Assignment:
Could you set down exactly the lines in the records below between the line holding "## Set up the Database" and the line holding "## Create the application", inclusive?

Input:

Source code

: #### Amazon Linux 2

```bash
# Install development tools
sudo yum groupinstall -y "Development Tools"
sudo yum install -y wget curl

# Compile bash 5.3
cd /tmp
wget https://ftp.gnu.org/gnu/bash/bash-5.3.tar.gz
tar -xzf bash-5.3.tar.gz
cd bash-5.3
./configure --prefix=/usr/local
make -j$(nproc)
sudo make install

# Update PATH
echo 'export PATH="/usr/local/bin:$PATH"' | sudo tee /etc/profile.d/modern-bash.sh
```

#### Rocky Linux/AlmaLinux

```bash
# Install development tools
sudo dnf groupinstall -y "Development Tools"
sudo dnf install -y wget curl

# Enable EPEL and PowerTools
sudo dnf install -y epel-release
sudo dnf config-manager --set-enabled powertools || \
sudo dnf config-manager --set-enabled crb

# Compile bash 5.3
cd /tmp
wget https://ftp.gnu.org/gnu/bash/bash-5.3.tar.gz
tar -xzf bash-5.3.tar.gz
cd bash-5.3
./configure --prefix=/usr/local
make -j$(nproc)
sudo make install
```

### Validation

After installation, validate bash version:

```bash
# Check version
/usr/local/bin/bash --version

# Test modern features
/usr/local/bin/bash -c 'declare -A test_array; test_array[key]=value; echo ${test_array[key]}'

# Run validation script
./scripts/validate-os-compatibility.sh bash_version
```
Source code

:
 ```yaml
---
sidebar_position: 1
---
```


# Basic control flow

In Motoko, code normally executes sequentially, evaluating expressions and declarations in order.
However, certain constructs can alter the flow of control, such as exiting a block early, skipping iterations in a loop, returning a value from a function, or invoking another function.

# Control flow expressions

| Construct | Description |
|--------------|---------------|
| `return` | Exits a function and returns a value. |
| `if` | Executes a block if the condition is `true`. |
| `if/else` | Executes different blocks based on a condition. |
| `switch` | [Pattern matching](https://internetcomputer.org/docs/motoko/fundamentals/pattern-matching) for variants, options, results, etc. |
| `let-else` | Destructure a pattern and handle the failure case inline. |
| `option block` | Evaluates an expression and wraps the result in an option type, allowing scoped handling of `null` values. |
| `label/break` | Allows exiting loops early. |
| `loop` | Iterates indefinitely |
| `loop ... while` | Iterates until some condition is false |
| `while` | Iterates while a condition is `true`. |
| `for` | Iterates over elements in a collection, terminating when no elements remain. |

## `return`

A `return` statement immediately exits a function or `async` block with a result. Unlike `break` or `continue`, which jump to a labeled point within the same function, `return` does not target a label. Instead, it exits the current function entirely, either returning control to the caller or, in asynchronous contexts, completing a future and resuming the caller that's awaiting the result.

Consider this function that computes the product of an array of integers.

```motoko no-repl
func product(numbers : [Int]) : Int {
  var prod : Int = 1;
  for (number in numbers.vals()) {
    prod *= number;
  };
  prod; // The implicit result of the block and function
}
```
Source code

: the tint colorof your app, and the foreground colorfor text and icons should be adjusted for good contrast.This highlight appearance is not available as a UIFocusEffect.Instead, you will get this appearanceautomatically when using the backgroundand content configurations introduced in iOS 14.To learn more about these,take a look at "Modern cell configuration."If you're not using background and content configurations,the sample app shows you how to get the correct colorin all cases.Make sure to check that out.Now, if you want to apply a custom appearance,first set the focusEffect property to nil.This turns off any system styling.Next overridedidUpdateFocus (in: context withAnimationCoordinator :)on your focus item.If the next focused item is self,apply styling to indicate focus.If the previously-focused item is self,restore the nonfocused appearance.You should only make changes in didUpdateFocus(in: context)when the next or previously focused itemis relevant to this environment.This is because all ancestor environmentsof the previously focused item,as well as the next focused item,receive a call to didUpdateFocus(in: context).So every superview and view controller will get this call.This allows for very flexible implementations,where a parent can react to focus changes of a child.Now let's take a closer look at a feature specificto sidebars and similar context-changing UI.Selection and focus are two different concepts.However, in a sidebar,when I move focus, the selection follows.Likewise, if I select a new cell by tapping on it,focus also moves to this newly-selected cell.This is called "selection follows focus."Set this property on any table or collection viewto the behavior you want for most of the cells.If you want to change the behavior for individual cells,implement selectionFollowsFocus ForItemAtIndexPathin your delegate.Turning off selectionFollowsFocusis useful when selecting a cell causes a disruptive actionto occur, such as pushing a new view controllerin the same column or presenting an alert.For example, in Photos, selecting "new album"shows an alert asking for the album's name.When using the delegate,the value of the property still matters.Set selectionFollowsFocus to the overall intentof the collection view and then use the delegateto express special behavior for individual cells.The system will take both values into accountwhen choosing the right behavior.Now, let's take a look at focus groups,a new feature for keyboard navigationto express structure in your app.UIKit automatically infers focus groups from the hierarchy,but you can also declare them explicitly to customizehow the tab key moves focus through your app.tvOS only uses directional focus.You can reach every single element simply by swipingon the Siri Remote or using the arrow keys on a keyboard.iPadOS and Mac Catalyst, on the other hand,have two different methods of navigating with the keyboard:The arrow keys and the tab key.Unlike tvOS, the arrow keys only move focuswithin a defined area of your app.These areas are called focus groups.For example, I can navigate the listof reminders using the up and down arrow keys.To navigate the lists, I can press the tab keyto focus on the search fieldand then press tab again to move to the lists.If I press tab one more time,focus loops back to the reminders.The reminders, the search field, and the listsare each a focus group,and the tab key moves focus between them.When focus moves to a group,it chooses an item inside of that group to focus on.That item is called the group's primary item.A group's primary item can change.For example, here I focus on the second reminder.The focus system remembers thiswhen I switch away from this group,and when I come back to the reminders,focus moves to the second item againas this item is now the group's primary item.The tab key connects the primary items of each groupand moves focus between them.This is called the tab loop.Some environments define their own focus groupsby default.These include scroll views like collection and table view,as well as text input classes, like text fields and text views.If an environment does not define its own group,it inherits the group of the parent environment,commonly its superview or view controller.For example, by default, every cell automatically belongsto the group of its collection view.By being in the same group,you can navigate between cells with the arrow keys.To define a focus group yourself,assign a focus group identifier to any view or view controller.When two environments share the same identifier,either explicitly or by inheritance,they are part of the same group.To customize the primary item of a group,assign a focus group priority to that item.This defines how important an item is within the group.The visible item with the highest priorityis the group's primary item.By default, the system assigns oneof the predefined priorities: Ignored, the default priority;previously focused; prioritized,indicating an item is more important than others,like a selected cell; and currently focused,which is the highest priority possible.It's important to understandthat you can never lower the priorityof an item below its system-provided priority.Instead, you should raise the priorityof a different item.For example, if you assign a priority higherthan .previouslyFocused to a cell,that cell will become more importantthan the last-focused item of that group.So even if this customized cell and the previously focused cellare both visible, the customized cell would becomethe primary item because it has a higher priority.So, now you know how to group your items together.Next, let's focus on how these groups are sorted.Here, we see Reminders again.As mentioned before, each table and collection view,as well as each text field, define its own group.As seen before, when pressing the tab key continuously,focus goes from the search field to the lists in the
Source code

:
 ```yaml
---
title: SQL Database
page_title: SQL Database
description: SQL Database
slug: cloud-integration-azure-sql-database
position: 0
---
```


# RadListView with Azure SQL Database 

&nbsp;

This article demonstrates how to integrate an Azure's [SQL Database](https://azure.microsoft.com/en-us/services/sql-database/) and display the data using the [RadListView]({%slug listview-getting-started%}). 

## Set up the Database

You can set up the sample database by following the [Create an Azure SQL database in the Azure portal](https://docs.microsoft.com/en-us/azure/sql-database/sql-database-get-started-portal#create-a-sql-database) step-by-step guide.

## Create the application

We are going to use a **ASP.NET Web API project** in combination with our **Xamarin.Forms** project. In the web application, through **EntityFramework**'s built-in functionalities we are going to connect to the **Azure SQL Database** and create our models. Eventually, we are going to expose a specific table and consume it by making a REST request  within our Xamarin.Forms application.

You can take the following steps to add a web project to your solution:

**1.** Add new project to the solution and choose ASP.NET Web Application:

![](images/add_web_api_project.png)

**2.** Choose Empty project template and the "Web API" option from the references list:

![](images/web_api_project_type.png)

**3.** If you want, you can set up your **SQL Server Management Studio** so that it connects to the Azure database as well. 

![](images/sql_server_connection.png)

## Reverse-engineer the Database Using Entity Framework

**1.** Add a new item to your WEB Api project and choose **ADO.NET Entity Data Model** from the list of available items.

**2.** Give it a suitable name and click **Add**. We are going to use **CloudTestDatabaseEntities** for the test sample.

Written response:
## Set up the Database

You can set up the sample database by following the [Create an Azure SQL database in the Azure portal](https://docs.microsoft.com/en-us/azure/sql-database/sql-database-get-started-portal#create-a-sql-database) step-by-step guide.

## Create the application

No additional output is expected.